— What is being asked —
Using the entries that follow, write out the line containing "PE/PP/NY/PVA : 0.3mm其它复", the line containing "Những điều không nên khi thi", and every line between them, exactly and nothing else.

— Provided records —
————————
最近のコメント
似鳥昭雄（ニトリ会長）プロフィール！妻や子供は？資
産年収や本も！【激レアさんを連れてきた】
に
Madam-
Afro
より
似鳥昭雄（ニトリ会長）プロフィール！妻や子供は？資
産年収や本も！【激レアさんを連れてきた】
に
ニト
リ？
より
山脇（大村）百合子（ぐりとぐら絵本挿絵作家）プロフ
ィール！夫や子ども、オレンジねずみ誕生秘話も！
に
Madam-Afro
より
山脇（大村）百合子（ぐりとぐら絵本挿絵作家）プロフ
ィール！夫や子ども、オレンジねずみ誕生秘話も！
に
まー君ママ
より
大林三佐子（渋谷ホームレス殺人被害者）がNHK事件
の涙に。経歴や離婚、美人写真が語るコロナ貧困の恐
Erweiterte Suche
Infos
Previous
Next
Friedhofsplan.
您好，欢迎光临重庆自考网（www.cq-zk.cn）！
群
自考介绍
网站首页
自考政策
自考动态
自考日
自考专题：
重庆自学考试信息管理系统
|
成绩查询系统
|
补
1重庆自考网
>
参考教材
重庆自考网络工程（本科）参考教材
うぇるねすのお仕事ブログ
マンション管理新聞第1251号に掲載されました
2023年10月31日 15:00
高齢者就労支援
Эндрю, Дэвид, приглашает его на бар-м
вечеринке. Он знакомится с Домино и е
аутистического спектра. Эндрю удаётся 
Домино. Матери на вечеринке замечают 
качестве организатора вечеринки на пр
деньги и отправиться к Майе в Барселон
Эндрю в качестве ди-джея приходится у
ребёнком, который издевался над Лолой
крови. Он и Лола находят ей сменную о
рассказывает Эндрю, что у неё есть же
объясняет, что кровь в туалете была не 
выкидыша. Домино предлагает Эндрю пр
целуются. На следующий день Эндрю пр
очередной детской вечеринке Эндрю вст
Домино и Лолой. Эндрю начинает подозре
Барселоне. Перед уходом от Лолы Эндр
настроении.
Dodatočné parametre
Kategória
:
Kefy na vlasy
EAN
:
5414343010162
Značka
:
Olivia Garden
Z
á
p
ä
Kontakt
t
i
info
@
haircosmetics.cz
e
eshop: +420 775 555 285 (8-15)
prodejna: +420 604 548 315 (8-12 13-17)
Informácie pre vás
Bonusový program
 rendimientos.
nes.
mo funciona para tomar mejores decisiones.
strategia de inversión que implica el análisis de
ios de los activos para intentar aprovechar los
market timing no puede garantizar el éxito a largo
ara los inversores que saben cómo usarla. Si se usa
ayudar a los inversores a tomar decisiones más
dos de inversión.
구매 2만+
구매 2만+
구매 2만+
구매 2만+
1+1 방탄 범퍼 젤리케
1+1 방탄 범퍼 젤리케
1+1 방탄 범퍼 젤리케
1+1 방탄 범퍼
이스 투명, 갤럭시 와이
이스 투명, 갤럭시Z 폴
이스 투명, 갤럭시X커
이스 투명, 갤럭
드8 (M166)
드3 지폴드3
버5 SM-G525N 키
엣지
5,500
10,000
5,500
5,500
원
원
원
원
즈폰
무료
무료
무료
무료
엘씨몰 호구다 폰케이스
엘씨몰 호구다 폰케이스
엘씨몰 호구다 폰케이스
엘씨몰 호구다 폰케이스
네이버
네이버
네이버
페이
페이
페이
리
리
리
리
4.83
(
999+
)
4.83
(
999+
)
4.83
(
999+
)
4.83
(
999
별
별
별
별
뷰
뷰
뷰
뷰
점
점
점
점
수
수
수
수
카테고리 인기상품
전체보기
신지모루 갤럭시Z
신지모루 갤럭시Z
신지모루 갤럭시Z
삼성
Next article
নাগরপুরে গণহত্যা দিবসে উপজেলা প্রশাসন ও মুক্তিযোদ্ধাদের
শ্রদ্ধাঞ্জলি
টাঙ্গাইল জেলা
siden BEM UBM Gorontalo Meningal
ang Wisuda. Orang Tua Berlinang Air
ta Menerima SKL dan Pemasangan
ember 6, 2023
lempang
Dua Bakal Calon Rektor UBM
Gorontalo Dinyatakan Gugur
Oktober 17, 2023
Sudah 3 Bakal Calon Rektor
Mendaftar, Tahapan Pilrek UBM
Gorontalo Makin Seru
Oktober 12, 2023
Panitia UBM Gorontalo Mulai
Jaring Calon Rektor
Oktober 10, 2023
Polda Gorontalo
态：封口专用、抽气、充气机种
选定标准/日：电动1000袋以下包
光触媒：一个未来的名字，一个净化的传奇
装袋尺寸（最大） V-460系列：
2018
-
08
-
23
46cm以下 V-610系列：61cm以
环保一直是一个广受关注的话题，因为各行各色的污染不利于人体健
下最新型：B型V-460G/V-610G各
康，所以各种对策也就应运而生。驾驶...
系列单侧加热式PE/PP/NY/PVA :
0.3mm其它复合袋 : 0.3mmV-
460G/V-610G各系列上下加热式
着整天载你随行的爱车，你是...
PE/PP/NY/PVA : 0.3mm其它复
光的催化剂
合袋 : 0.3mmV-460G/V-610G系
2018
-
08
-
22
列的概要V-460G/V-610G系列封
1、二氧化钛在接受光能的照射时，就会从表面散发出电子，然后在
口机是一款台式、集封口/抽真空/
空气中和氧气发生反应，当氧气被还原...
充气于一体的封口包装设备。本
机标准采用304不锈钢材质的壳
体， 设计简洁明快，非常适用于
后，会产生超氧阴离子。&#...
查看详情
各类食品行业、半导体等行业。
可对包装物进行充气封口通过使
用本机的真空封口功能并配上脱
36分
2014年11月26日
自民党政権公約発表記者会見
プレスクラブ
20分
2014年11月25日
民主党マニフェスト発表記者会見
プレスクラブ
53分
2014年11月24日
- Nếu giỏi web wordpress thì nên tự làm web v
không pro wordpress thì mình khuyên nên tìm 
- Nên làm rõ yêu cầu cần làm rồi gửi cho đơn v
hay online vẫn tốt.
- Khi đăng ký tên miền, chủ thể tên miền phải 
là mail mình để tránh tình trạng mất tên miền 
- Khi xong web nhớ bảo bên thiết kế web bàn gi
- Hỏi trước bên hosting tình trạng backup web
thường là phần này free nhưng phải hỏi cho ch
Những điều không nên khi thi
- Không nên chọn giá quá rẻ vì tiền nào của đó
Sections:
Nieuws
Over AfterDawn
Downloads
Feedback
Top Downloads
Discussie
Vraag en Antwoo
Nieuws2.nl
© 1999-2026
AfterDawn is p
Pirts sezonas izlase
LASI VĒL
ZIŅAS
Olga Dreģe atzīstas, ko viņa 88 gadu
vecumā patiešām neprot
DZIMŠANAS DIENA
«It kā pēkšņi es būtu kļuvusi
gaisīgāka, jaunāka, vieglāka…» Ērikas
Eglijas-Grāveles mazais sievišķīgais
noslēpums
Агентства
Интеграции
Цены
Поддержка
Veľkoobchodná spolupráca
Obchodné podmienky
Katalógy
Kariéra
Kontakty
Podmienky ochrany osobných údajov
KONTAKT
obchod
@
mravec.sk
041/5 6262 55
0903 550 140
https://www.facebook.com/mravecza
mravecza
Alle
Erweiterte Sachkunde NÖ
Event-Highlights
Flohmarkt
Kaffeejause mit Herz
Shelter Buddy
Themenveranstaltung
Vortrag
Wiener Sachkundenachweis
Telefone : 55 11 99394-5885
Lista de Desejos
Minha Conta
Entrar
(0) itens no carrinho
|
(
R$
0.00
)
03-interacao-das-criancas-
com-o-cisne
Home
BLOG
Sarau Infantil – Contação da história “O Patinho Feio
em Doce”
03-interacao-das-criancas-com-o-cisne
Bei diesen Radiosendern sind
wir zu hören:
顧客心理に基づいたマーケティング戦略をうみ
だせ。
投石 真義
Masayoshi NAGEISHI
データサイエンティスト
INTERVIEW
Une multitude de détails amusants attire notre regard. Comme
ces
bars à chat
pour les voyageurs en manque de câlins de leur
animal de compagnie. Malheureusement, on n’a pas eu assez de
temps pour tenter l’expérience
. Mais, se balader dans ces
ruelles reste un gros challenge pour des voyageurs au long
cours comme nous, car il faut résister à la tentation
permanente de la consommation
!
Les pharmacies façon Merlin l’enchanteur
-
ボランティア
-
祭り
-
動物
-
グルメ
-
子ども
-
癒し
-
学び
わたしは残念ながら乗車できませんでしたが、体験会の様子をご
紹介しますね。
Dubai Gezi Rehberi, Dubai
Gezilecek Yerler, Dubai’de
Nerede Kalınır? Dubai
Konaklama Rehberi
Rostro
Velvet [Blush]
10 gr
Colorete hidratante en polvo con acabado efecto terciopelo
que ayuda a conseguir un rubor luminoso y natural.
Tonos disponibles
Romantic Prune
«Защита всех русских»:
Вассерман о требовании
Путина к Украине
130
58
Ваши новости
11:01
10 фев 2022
————————
— Result below —
PE/PP/NY/PVA : 0.3mm其它复
光的催化剂
合袋 : 0.3mmV-460G/V-610G系
2018
-
08
-
22
列的概要V-460G/V-610G系列封
1、二氧化钛在接受光能的照射时，就会从表面散发出电子，然后在
口机是一款台式、集封口/抽真空/
空气中和氧气发生反应，当氧气被还原...
充气于一体的封口包装设备。本
机标准采用304不锈钢材质的壳
体， 设计简洁明快，非常适用于
后，会产生超氧阴离子。&#...
查看详情
各类食品行业、半导体等行业。
可对包装物进行充气封口通过使
用本机的真空封口功能并配上脱
36分
2014年11月26日
自民党政権公約発表記者会見
プレスクラブ
20分
2014年11月25日
民主党マニフェスト発表記者会見
プレスクラブ
53分
2014年11月24日
- Nếu giỏi web wordpress thì nên tự làm web v
không pro wordpress thì mình khuyên nên tìm 
- Nên làm rõ yêu cầu cần làm rồi gửi cho đơn v
hay online vẫn tốt.
- Khi đăng ký tên miền, chủ thể tên miền phải 
là mail mình để tránh tình trạng mất tên miền 
- Khi xong web nhớ bảo bên thiết kế web bàn gi
- Hỏi trước bên hosting tình trạng backup web
thường là phần này free nhưng phải hỏi cho ch
Những điều không nên khi thi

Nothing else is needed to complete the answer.